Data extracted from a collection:

= = = = =

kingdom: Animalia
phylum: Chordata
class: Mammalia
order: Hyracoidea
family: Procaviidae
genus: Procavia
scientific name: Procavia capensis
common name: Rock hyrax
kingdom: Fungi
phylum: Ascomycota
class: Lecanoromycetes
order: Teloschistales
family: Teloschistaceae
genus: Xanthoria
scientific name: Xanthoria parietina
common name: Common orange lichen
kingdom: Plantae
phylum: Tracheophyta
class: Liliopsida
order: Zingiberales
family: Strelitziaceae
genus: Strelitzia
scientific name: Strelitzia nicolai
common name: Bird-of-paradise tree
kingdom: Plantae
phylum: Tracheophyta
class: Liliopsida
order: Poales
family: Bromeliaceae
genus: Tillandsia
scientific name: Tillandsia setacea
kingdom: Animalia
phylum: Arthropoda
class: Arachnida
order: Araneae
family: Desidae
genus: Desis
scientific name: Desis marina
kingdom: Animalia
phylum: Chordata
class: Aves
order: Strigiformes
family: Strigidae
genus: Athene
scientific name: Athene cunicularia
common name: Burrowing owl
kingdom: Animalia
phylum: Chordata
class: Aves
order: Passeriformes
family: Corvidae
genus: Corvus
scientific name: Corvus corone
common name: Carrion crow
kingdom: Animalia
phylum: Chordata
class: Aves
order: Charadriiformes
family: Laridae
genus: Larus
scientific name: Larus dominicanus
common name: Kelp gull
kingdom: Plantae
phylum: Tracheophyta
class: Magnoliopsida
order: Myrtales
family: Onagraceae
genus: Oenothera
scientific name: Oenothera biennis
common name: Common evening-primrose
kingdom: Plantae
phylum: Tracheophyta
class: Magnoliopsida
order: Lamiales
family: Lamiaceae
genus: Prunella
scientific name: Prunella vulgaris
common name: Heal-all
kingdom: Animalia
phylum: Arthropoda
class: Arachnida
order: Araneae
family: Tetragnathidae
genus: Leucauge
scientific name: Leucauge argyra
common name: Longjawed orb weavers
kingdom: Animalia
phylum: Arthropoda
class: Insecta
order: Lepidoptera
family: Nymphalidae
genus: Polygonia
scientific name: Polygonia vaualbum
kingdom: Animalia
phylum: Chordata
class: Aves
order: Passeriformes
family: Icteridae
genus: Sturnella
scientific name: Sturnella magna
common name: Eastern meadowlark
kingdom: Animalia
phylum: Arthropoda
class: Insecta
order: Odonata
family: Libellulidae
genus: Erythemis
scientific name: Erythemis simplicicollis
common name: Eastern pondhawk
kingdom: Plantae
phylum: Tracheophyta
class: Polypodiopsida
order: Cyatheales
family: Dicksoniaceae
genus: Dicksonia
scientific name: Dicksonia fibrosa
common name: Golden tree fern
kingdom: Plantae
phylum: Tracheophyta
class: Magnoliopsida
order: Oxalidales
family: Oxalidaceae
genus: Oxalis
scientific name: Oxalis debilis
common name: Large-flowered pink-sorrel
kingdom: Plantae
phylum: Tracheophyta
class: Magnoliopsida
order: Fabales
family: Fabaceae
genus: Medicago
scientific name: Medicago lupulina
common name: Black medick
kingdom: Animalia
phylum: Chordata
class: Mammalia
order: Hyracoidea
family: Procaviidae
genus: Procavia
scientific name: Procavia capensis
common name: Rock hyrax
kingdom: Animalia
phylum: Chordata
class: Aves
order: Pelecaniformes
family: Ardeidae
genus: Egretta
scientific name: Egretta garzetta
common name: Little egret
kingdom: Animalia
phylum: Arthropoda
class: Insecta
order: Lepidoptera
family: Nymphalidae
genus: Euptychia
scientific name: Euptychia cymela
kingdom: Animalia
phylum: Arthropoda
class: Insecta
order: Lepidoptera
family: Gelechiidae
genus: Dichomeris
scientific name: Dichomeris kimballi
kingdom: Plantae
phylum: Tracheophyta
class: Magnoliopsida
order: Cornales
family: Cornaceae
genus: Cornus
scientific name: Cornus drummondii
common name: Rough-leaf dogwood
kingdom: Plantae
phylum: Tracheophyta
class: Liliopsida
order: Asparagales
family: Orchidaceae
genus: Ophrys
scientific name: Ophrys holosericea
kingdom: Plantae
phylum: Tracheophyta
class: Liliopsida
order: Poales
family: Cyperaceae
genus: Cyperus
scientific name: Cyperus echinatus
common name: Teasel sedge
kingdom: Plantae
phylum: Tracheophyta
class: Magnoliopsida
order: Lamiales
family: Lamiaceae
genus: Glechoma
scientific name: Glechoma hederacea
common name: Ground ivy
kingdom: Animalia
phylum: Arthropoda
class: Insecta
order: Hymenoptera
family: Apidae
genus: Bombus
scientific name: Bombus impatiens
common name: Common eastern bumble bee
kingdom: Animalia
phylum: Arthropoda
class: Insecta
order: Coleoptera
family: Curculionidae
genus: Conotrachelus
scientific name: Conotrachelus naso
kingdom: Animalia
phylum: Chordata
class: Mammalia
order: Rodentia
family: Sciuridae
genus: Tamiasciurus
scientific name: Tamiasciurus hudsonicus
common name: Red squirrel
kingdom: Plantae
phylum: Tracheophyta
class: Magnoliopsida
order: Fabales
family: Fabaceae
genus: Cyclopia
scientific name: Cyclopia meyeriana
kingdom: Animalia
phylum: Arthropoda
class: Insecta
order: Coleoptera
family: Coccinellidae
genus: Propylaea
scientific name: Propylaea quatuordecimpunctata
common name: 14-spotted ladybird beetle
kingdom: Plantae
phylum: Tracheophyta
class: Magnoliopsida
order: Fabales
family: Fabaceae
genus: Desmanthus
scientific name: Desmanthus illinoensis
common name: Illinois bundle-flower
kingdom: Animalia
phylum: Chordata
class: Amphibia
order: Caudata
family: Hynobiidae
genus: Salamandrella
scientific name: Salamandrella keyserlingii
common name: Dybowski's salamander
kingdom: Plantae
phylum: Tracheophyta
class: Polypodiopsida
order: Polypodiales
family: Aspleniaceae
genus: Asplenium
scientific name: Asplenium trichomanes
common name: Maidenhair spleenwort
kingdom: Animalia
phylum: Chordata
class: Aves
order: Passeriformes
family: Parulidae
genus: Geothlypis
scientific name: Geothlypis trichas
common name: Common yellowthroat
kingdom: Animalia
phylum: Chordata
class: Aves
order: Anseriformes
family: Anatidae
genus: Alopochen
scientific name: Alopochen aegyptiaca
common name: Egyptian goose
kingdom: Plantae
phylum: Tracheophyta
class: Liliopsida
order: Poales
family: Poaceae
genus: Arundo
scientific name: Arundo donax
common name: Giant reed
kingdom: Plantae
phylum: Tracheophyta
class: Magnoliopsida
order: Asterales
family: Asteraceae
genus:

= = = = =

Reproduce without changes the lines from the one containing "genus: Prunella" through the one containing "scientific name: Sturnella magna", inclusive.

genus: Prunella
scientific name: Prunella vulgaris
common name: Heal-all
kingdom: Animalia
phylum: Arthropoda
class: Arachnida
order: Araneae
family: Tetragnathidae
genus: Leucauge
scientific name: Leucauge argyra
common name: Longjawed orb weavers
kingdom: Animalia
phylum: Arthropoda
class: Insecta
order: Lepidoptera
family: Nymphalidae
genus: Polygonia
scientific name: Polygonia vaualbum
kingdom: Animalia
phylum: Chordata
class: Aves
order: Passeriformes
family: Icteridae
genus: Sturnella
scientific name: Sturnella magna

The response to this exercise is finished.